Day 1 trying Day 2 trying Day 3 trying .......... ................ ................ Just trying For days months and years Don't remember when excatly started this stupid idiot habit Every morning start my quest And end before next day Yes i am addicted to porn I declare my self as sick diseased person But i want to change myself I am trying and that i can do Yeah m not that strong will person But still I gonna try one more time This is my DAY ZERO After that if I don't write hear I gonna start telling about it To everyone one by one So here my journey begins
Day 1 I think I experienced brain fog today for the first time. Or noticed it for the first time. Now all I want is my old streak back. Ah well, just gotta keep on truckin I spose.
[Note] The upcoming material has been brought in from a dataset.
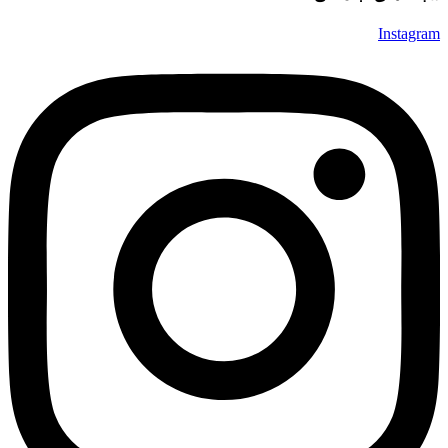
Instagram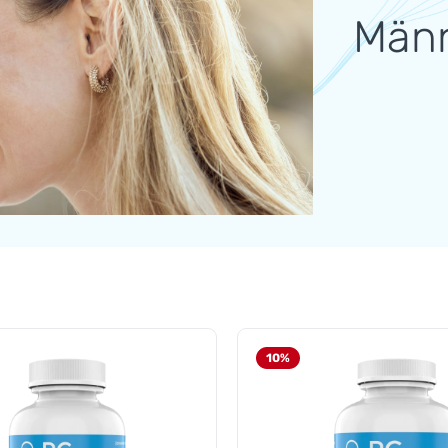
Männ
10
%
7/7. Yeahhhhhh baby!! @2525 please add me to the HOF. This is the longest streak I've been PMO free in years! Proud of myself, but this is only the beginning. Going for the 14 day challenge now. Couple of thoughts on the past 7 days: -I found it extremely helpful to motivate myself by leaving reminders everywhere. Sticky notes, a wallpaper on your phone, or pumping yourself up by shouting out loud all the negative things of PMO and all the positive things of a PMO free lifestyle. I also angrily shouted out loud all the shit that PMO has done to my life, as if I was in a fight with someone. -Music also played big part in helping me get through the past 7 days as well. I listened to a wide range of music, but I found music that was uplifting and inspiring gave me a sense of purpose and took my mind off anything that I was struggling with for this challenge. It is true what everyone says, the music sounds so much more enjoyable as well! The melodies and voices sounded like angels! Reflecting back over the past 7 days of being PMO free, I'm thinking in my mind right now, what did I miss out on? Absolutely nothing! If I did happen to give into PMO during the past 7 days, what benefit does that give me right now at this moment? Nothing! Its all a lie! Stay strong fellow fapstronauts!
Alright, this is day 0. I've already fapped thrice yesterday and once today this morning, this is what keeps happening. I don't fap for some time and everything is going nicely and everything is in a routine and bam then it goes out of routine and it happens again
Day 7! I feel that all is possible @2525 Thank you man, your challenge is amazing, it's work for me, Thank you. Add me to HOF Next goal: 14 days. So in 7 seven days I'm going to mention you again.
@2525 Hi ! I am on 4 days now and going much much easy i am not feeling any withdrawal symptoms. I am confused and afraid if the ED is due to porn. Is this normal. Did it happen to someone else as well.
I woke up with morning wood and relapsed without P… then I woke up again in a different bed, because the relapse was a dream!!!! I was so relieved to see I hadn't screwed up I'll take it in stride though- maybe it's a signal today will be more difficult for me than the past few. Stay strong, everyone!